West Monroe Partners has appointed Will McNamara, a Project Manager Professional (PMP), has recently joined the firm’s Chicago office as a Senior Manager in the Energy & Utilities (E&U) department. McNamara will oversee the debut of a new service offering providing regulatory support and key stakeholder relations services to the firm’s utility clients.
Tom Hulsebosch, managing director of West Monroe Partner’s E&U practice, says McNamara “adds a significant regulatory, community-relations, and key stakeholder management capability…as well as substantial hands-on experience guiding utility clients through the many regulatory and public-relations challenges that are becoming such a prominent consideration for Smart Grid deployments. We are seeing a significantly higher engagement from all of the utility stakeholders, which if not managed properly can negatively impact a utility’s AMI/Smart Grid program.”
McNamara has extensive regulatory and legislative expertise with more than 15 years of energy industry policy-making, project management, expert testimony, and stakeholder-relations experience. McNamara also has a long background in developing smart grid/AMI policy and managing business plans and regulatory filings that enable utilities to achieve regulatory and community support for their project initiatives.

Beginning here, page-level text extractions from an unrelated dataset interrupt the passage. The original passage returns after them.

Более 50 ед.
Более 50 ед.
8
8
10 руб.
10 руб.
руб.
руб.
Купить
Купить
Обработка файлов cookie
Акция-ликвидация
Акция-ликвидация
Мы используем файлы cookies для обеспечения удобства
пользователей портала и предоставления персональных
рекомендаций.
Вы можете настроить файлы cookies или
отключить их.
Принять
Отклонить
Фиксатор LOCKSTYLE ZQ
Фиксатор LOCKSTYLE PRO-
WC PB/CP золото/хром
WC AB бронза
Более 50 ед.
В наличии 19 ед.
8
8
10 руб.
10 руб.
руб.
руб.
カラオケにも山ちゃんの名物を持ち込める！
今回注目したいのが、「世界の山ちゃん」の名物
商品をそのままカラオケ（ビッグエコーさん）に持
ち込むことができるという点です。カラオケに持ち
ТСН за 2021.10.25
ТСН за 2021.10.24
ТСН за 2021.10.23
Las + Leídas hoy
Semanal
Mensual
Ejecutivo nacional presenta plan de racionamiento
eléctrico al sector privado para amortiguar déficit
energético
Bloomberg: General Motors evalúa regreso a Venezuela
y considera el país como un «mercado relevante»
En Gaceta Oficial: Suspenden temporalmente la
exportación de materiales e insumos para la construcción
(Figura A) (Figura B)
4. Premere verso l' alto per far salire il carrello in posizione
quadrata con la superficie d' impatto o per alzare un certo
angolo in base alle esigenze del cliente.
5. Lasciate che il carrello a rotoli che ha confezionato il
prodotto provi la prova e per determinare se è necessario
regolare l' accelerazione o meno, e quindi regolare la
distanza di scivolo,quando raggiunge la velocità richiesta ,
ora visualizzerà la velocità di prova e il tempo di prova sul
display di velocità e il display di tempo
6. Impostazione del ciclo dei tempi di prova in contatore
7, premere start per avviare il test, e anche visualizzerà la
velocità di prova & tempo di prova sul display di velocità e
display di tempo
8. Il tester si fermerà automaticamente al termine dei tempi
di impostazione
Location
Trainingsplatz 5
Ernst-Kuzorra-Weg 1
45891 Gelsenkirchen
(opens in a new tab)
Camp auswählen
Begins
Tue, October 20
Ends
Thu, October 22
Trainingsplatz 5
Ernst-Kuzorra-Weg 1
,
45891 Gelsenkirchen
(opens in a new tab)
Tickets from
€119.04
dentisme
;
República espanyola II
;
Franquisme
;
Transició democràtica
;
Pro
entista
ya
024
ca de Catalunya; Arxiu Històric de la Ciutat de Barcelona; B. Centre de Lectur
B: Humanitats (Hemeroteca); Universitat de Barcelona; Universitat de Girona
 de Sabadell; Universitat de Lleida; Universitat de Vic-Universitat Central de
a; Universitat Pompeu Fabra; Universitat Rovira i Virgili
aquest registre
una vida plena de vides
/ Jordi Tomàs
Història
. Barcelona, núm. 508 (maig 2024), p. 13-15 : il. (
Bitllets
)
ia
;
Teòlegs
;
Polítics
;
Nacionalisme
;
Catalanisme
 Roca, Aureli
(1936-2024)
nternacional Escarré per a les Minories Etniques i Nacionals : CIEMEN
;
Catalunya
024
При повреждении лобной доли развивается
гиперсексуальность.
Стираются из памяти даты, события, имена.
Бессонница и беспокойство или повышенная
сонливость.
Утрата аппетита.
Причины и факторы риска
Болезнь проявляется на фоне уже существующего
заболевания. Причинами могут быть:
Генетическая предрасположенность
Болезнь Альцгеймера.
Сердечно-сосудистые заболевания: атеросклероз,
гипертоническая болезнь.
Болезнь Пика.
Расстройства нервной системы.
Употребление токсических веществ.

Prior to joining West Monroe Partners, McNamara served as a Senior Principal Consultant at KEMA. His duties included assisting utility clients such as Duke Energy, Consolidated Edison, Los Angeles District Water & Power, San Diego Gas & Electric, the Southern California Public Power Authority, and the Snohomish Public Utility District in managing their AMI/smart grid deployments.
Earlier in his career, McNamara served as Regulatory and Legislative Policy Manager for Sempra Energy, where he developed the corporate policy response to energy-related matters before the California Public Utilities Commission, the California Legislature, and the Federal Energy Regulatory Commission. McNamara is also a published author, having written an account of the California energy crisis.

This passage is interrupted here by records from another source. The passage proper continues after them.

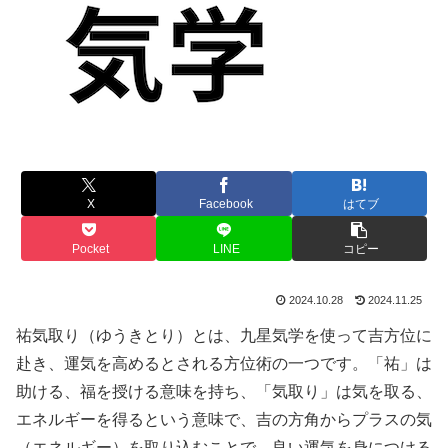
X
Facebook
はてブ
Pocket
LINE
コピー
2024.10.28
2024.11.25
祐気取り（ゆうきとり）とは、九星気学を使って吉方位に
赴き、運気を高めるとされる方位術の一つです。「祐」は
助ける、福を授ける意味を持ち、「気取り」は気を取る、
エネルギーを得るという意味で、吉の方角からプラスの気
（エネルギー）を取り込むことで、良い運気を身につける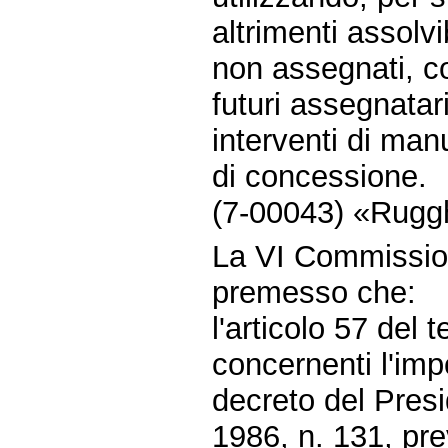
altrimenti assolvib
non assegnati, c
futuri assegnatari
interventi di ma
di concessione.
(7-00043) «Ruggh
La VI Commissio
premesso che:
l'articolo 57 del 
concernenti l'imp
decreto del Presi
1986, n. 131, prev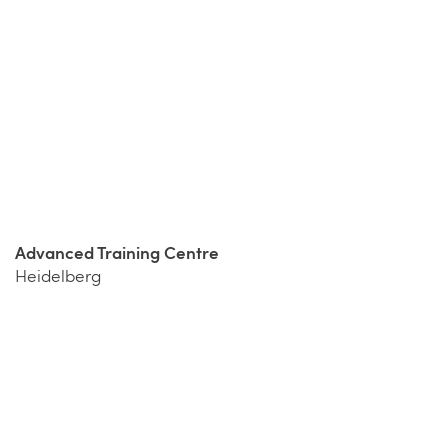
Advanced Training Centre
Heidelberg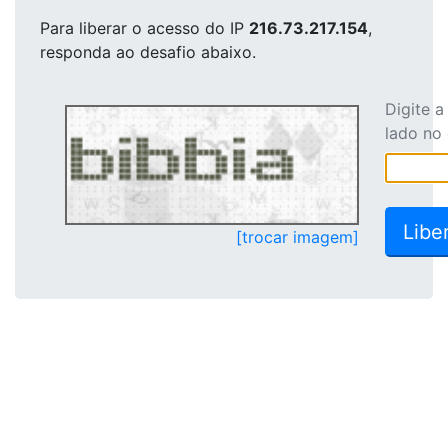
Para liberar o acesso
do IP
216.73.217.154
,
responda ao desafio abaixo.
Digite 
lado no
[trocar imagem]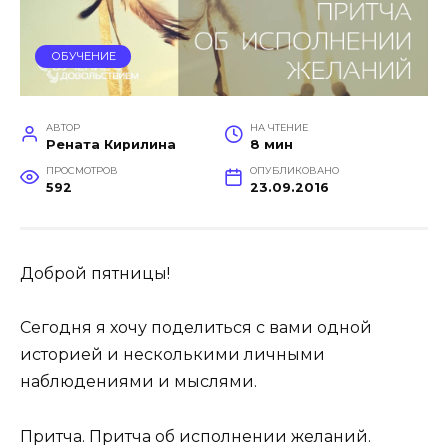
ОБУЧЕНИЕ
АВТОР
НА ЧТЕНИЕ
Рената Кирилина
8 мин
ПРОСМОТРОВ
ОПУБЛИКОВАНО
592
23.09.2016
Доброй пятницы!
Сегодня я хочу поделиться с вами одной
историей и несколькими личными
наблюдениями и мыслями.
Притча. Притча об исполнении желаний.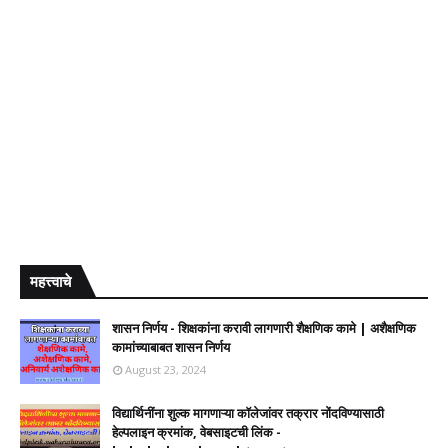
महत्त्वाचे
शासन निर्णय - शिक्षकांना करावी लागणारी शैक्षणिक कामे | अशैक्षणिक
कामांच्याबाबत शासन निर्णय
August 23, 2024
विद्यार्थिनींना शुल्क मागणाऱ्या कॉलेजांवर तक्रार नोंदविण्यासाठी
हेल्पलाइन क्रमांक, वेबसाइटची लिंक -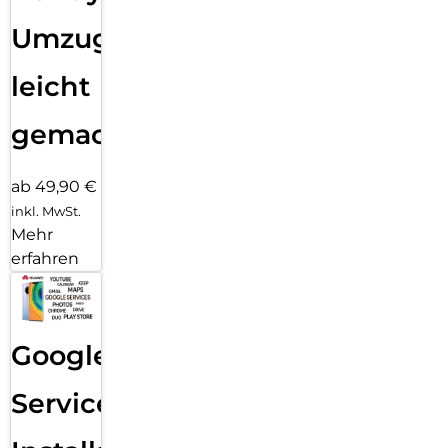
Umzug
leicht
gemacht!
ab 49,90 €
inkl. MwSt.
Mehr
erfahren
Google
Services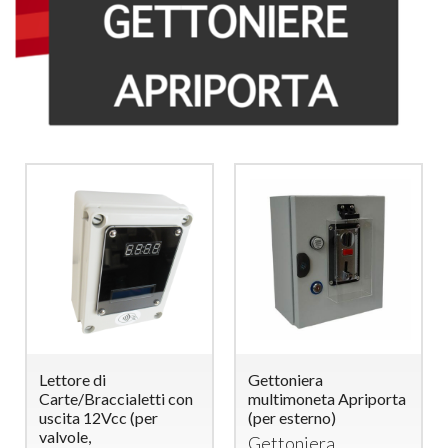
Lettore di
Gettoniera
Carte/Braccialetti con
multimoneta Apriporta
uscita 12Vcc (per
(per esterno)
valvole,
Gettoniera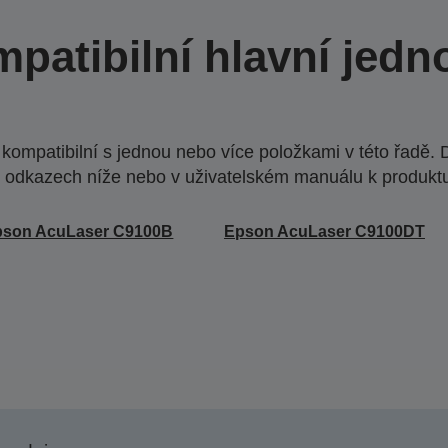
patibilní hlavní jedn
ompatibilní s jednou nebo více položkami v této řadě. 
 odkazech níže nebo v uživatelském manuálu k produkt
pson AcuLaser C9100B
Epson AcuLaser C9100DT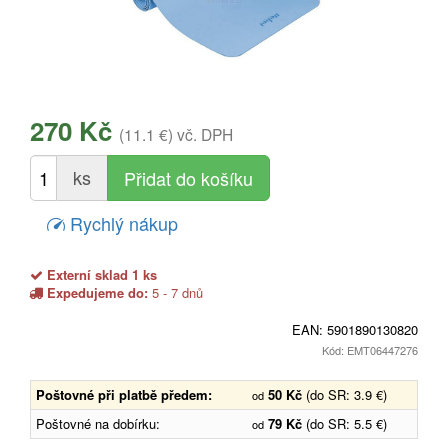
270 Kč
(11.1 €)
vč. DPH
ks
Rychlý nákup
Externí sklad 1 ks
Expedujeme do:
5 - 7 dnů
EAN:
5901890130820
Kód: EMT06447276
Poštovné při platbě předem:
50 Kč
(do SR: 3.9 €)
od
Poštovné na dobírku:
79 Kč
(do SR: 5.5 €)
od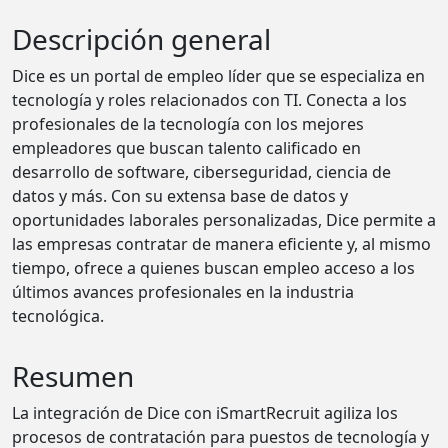
Descripción general
Dice es un portal de empleo líder que se especializa en
tecnología y roles relacionados con TI. Conecta a los
profesionales de la tecnología con los mejores
empleadores que buscan talento calificado en
desarrollo de software, ciberseguridad, ciencia de
datos y más. Con su extensa base de datos y
oportunidades laborales personalizadas, Dice permite a
las empresas contratar de manera eficiente y, al mismo
tiempo, ofrece a quienes buscan empleo acceso a los
últimos avances profesionales en la industria
tecnológica.
Resumen
La integración de Dice con iSmartRecruit agiliza los
procesos de contratación para puestos de tecnología y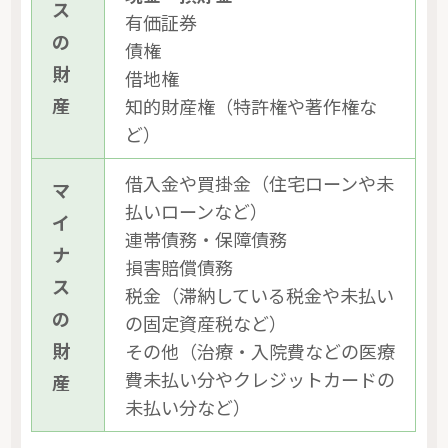
ス
有価証券
の
債権
財
借地権
産
知的財産権（特許権や著作権な
ど）
借入金や買掛金（住宅ローンや未
マ
払いローンなど）
イ
連帯債務・保障債務
ナ
損害賠償債務
ス
税金（滞納している税金や未払い
の
の固定資産税など）
財
その他（治療・入院費などの医療
費未払い分やクレジットカードの
産
未払い分など）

McNamara says, “My current perspective is what I refer to as the ‘second wave’ of utility AMI/ smart grid deployment, utilities across the U.S. facing increased regulatory and public challenges. This is a particular concern among smaller and mid-sized utilities that are still formulating their initial deployment strategies. One benefit we have is to learn from the experiences of the utilities that are further down the deployment path. I believe performance benchmarking, as one example, will become a very important and strategic tool in the regulatory environment going forward.”